[Available data]
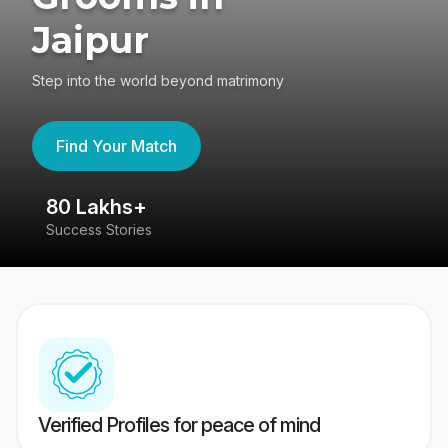
Jaipur
Step into the world beyond matrimony
Find Your Match
80 Lakhs+
4
Success Stories
41
Verified Profiles for peace of mind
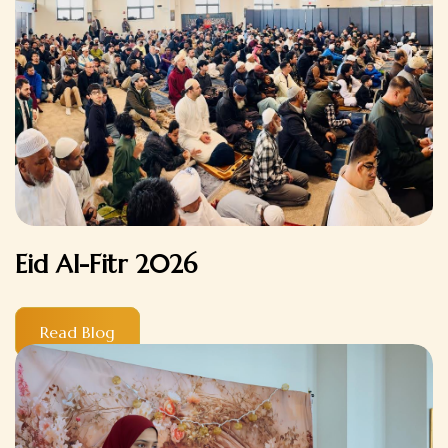
Eid Al-Fitr 2026
Read Blog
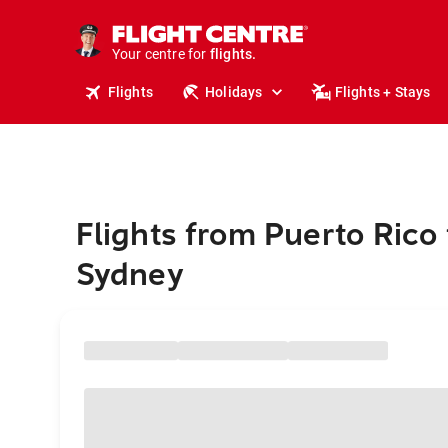
stays.
holidays.
Your centre for
flights.
travel.
Flights
Holidays
Flights + Stays
Flights from Puerto Rico 
Sydney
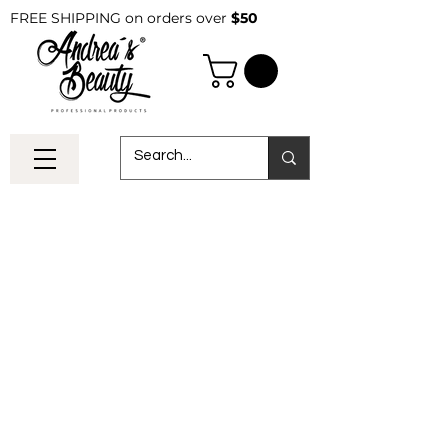
FREE SHIPPING on orders over
$50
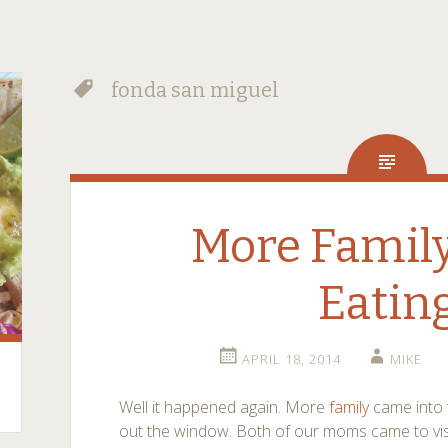
fonda san miguel
More Family
Eatin
APRIL 18, 2014
MIKE
Well it happened again. More
family
came into 
out the window. Both of our moms came to visit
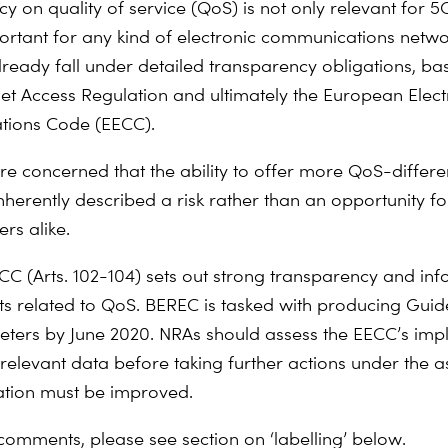
 on quality of service (QoS) is not only relevant for 5G
ortant for any kind of electronic communications netw
lready fall under detailed transparency obligations, ba
et Access Regulation and ultimately the European Elect
ions Code (EECC).
re concerned that the ability to offer more QoS-differe
inherently described a risk rather than an opportunity f
rs alike.
C (Arts. 102-104) sets out strong transparency and in
s related to QoS. BEREC is tasked with producing Guid
ers by June 2020. NRAs should assess the EECC’s imp
relevant data before taking further actions under the 
ation must be improved.
 comments, please see section on ‘labelling’ below.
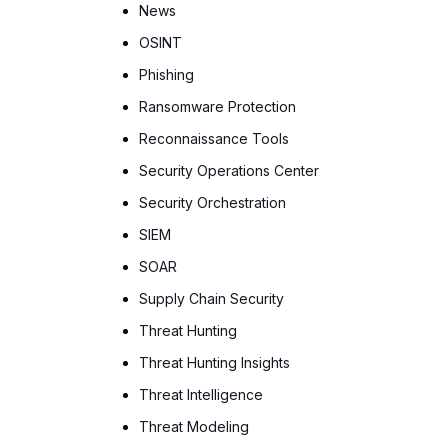
News
OSINT
Phishing
Ransomware Protection
Reconnaissance Tools
Security Operations Center
Security Orchestration
SIEM
SOAR
Supply Chain Security
Threat Hunting
Threat Hunting Insights
Threat Intelligence
Threat Modeling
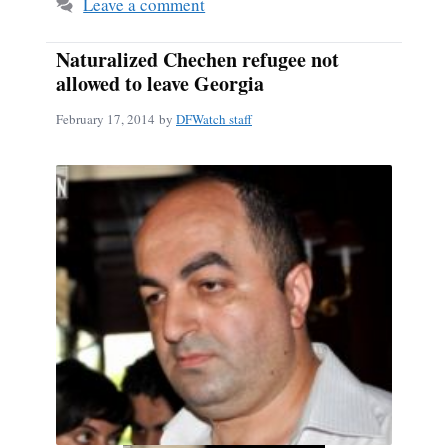
Leave a comment
Naturalized Chechen refugee not
allowed to leave Georgia
February 17, 2014
by
DFWatch staff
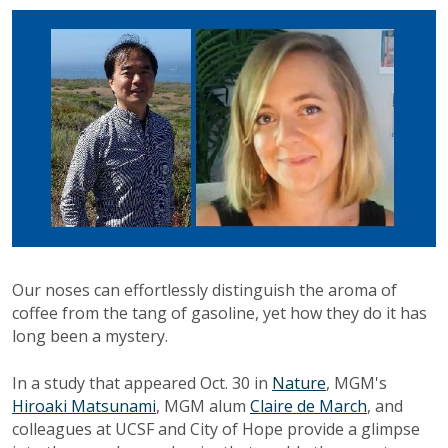
Our noses can effortlessly distinguish the aroma of
coffee from the tang of gasoline, yet how they do it has
long been a mystery.
In a study that appeared Oct. 30 in
Nature
, MGM's
Hiroaki Matsunami
, MGM alum
Claire de March
, and
colleagues at UCSF and City of Hope provide a glimpse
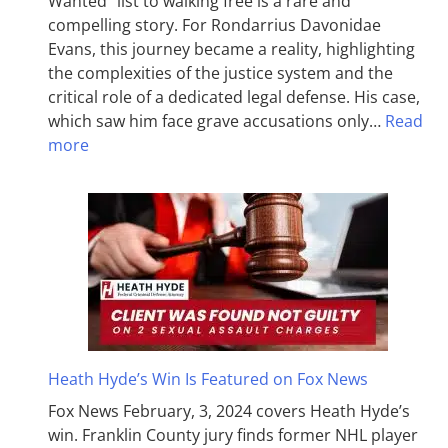
Wanted” list to walking free is a rare and
compelling story. For Rondarrius Davonidae
Evans, this journey became a reality, highlighting
the complexities of the justice system and the
critical role of a dedicated legal defense. His case,
which saw him face grave accusations only…
Read
more
Heath Hyde’s Win Is Featured on Fox News
Fox News February, 3, 2024 covers Heath Hyde’s
win. Franklin County jury finds former NHL player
[/Available data]
* [Problem description]: Update the listing above by replacing every occurrence of "Threat Hunting" with "Threat Detection" and keeping all other text the same. Leave the pictures out of your answer.

* [Answer section]:
Jaipur
Step into the world beyond matrimony
Find Your Match
80 Lakhs+
4
Success Stories
41
Verified Profiles for peace of mind
Eid Al-Fitr 2026
Read Blog
stays.
holidays.
Your centre for
flights.
travel.
Flights
Holidays
Flights + Stays
Flights from Puerto Rico 
Sydney
FREE SHIPPING on orders over
$50
fonda san miguel
More Family
Eatin
APRIL 18, 2014
MIKE
Well it happened again. More
family
came into 
out the window. Both of our moms came to visit
 on quality of service (QoS) is not only relevant for 5G
ortant for any kind of electronic communications netw
lready fall under detailed transparency obligations, ba
et Access Regulation and ultimately the European Elect
ions Code (EECC).
re concerned that the ability to offer more QoS-differe
inherently described a risk rather than an opportunity f
rs alike.
C (Arts. 102-104) sets out strong transparency and in
s related to QoS. BEREC is tasked with producing Guid
ers by June 2020. NRAs should assess the EECC’s imp
relevant data before taking further actions under the 
ation must be improved.
 comments, please see section on ‘labelling’ below.
News
OSINT
Phishing
Ransomware Protection
Reconnaissance Tools
Security Operations Center
Security Orchestration
SIEM
SOAR
Supply Chain Security
Threat Detection
Threat Detection Insights
Threat Intelligence
Threat Modeling
Leave a comment
Naturalized Chechen refugee not
allowed to leave Georgia
February 17, 2014
by
DFWatch staff
Our noses can effortlessly distinguish the aroma of
coffee from the tang of gasoline, yet how they do it has
long been a mystery.
In a study that appeared Oct. 30 in
Nature
, MGM's
Hiroaki Matsunami
, MGM alum
Claire de March
, and
colleagues at UCSF and City of Hope provide a glimpse
Wanted” list to walking free is a rare and
compelling story. For Rondarrius Davonidae
Evans, this journey became a reality, highlighting
the complexities of the justice system and the
critical role of a dedicated legal defense. His case,
which saw him face grave accusations only…
Read
more
Heath Hyde’s Win Is Featured on Fox News
Fox News February, 3, 2024 covers Heath Hyde’s
win. Franklin County jury finds former NHL player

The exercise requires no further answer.